Frank Meyer: Herr Hankel, Sie können auf eine lange Karriere zurück blicken. Jetzt, wo Sie die die Früchte des Lebens genießen können, werden Sie noch einmal richtig aktiv. Wenn der Umgang Europas in eine Transferunion geschafft ist - was prognostizieren Sie Ihren Kindern und den Enkeln. Worauf müssen sie sich künftig einstellen?
Professor Hankel: Das beste Exempel für die eigenen Kinder und Enkel ist das eigene Leben. Ich als Vater und Großvater möchte den Kindern und Enkeln erst einmal klarmachen, dass man als alter Mensch nicht hinterm Ofen oder auf dem Sofa zu sitzen hat, sondern sich einmischen muss mit seiner Erfahrung - besonders dann, wenn die eigene Erfahrung sagt, dass die Sache schief läuft.
Alte Staaten in der Antike hatten ja ihren Rat der Alten. Das war eine kluge Institution, dass man die alten Leute nicht aufs Sofa setzt, sondern befragt. Da mich keiner offiziell befragt, und wir so etwas nicht mehr haben, mische ich mich freiwillig ein - auch um meinen Kindern und Enkeln ein Beispiel zu geben; vor allem aber, um zu verhindern, dass unsere Gesellschaft noch einmal in einen Abgrund fällt, wie wir ihn ja schon überstanden haben. Solche Dinge kann man verhindern. Das ist die Erfahrung eines langen Lebens.
Frank Meyer: Nehmen wir an, der Euro fällt eines Tages auseinander. Bedeutet das für Sie einen Aufbruch vielleicht sogar ohne einen Einbruch?
Professor Hankel: Das lässt sich nicht immer mit letzter Sicherheit sagen. Manchmal kann es so kommen, aber oft kommt es so, dass der Zusammenbruch der Aufbruch in eine neue Zukunft ist, in eine neue Welt ist. Das war bei allen bürgerlichen Revolutionen der Fall. Wenn wir noch einmal daran zurückdenken an die englische, die französische oder die amerikanische Revolution - stets brach ein altes, absolutistisches, undemokratisches Zwangsregime zusammen. Das war die Voraussetzung für einen Neubeginn in Freiheit und Demokratie. Ich denke, etwas Ähnliches sollte uns auch in Europa passieren.

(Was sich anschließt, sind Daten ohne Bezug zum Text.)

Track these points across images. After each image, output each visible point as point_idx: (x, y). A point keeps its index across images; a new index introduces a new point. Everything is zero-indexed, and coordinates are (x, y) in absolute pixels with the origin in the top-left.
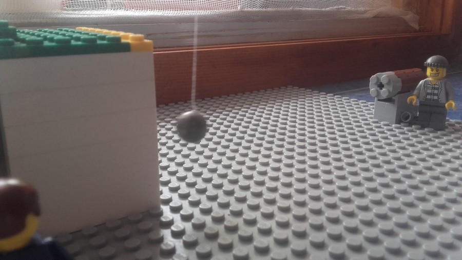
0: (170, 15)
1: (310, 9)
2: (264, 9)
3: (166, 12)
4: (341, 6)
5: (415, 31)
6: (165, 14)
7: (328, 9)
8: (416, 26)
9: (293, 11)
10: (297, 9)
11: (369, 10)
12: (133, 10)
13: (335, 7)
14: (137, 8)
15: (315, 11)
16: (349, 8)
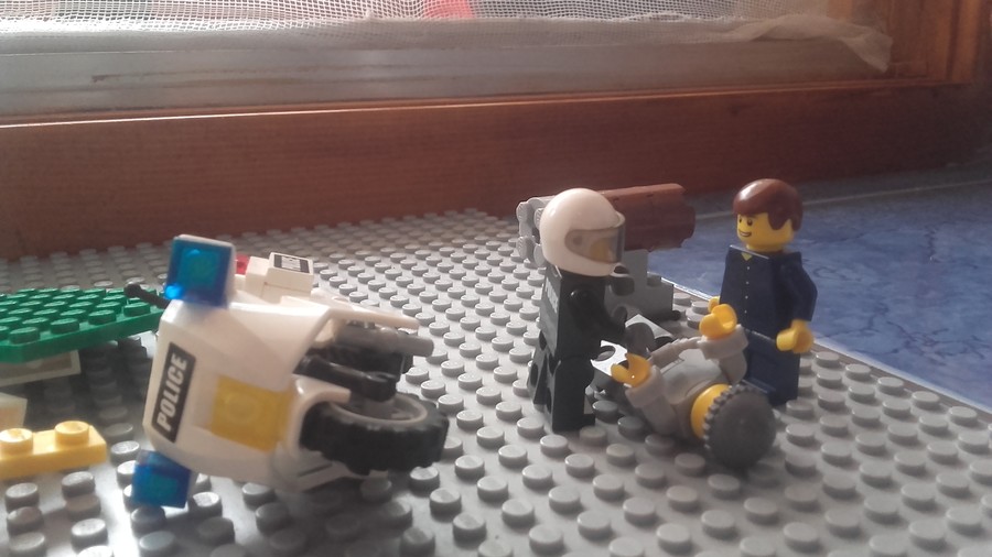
0: (165, 30)
1: (571, 19)
2: (438, 19)
3: (154, 24)
4: (665, 13)
5: (877, 75)
6: (152, 29)
7: (626, 19)
8: (880, 63)
9: (521, 23)
10: (536, 18)
11: (746, 22)
12: (62, 18)
13: (650, 15)
14: (74, 14)
15: (584, 23)
16: (689, 17)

Die Berufseuropäer nehmen ja überhaupt nicht zur Kenntnis, dass sich die Geschäftsgrundlage für die europäische Integration historisch völlig verändert. Gegründet wurden die europäischen Organe eigentlich als Ergänzungsapparate zur Nato und als Abwehr - und Verteidigungsinstrumente im Kalten Krieg. Wir haben keinen Kalten Krieg mehr. Europa wird weder militärisch bedroht noch wirtschaftlich. Die Gefahr, dass man sich gegen einen äußeren Feind abgrenzen muss, ist gottlob gebannt und ich bin sicher ein für allemal. Und wenn das so ist, dann wird der Weg frei für ganz andere Formen der Zusammenarbeit. Dafür brauchen wir keine Kommission in Brüssel. Das könnten die Staaten mit ihrem Regierungsapparat untereinander ausmachen. Sie könnten zum klassischen Völkerrecht zurückkehren, was ein viel besserer Weg wäre, Europa durch Verträge zu integrieren statt durch Zwang und Druck von oben.